Edit the data below by swapping every "pose" for "view" and keeping everything else the same. Leave the pictures out of your answer.

→ **Part of a data file**:

──────────

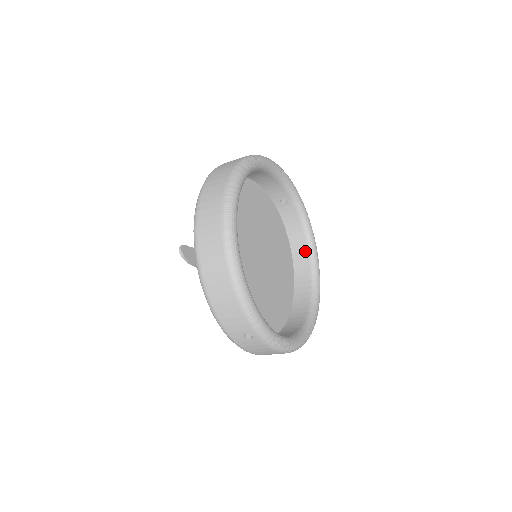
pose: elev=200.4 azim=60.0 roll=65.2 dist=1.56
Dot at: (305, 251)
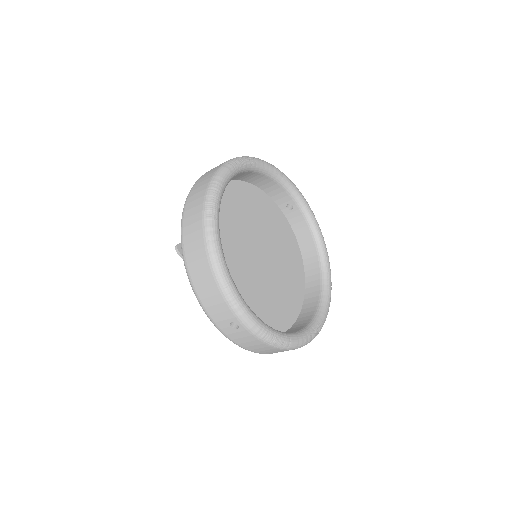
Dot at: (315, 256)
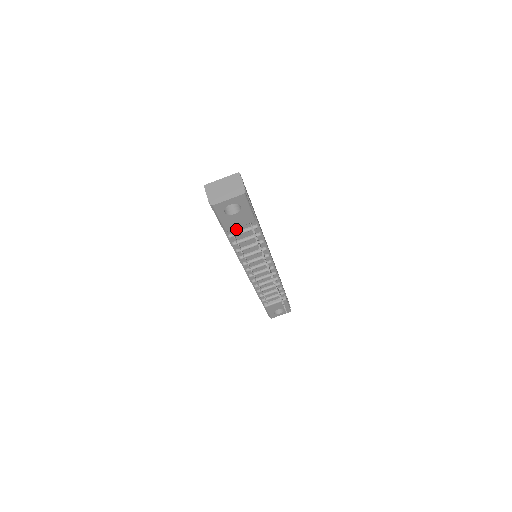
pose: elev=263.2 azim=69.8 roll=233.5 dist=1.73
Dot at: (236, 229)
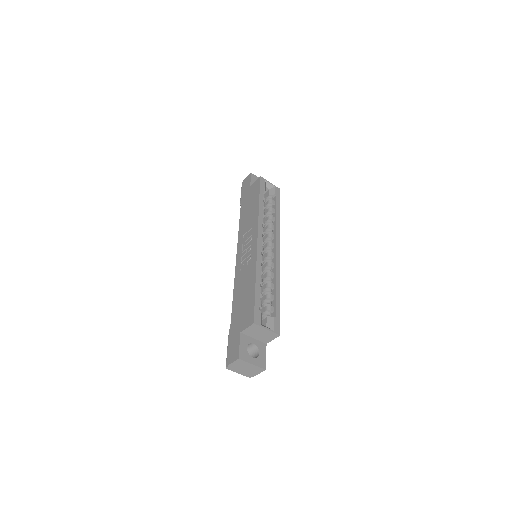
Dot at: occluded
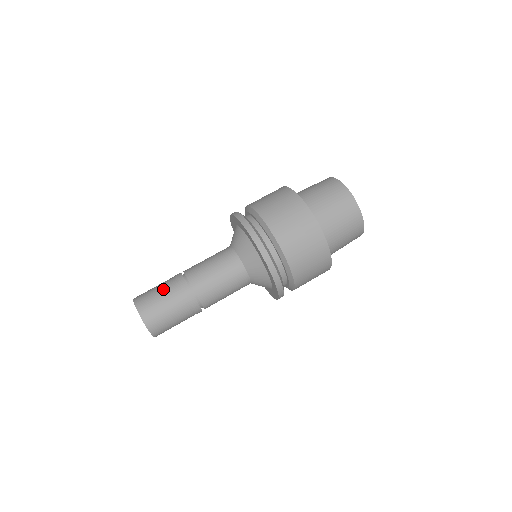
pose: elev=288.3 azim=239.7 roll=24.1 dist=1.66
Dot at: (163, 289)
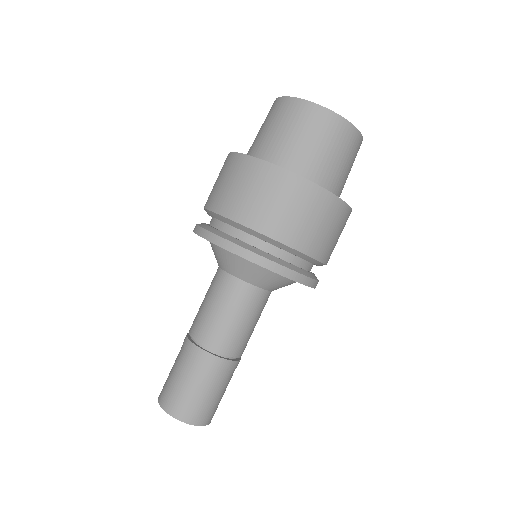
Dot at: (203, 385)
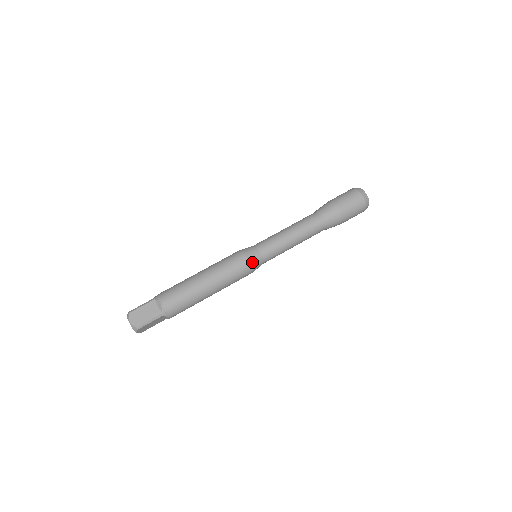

──────────

→ **Answer in full**:
view: elev=200.4 azim=60.0 roll=65.2 dist=1.56
Dot at: (305, 251)
Dot at: (315, 256)
view: elev=263.2 azim=69.8 roll=233.5 dist=1.73
Dot at: (236, 229)
Dot at: occluded
view: elev=288.3 azim=239.7 roll=24.1 dist=1.66
Dot at: (163, 289)
Dot at: (203, 385)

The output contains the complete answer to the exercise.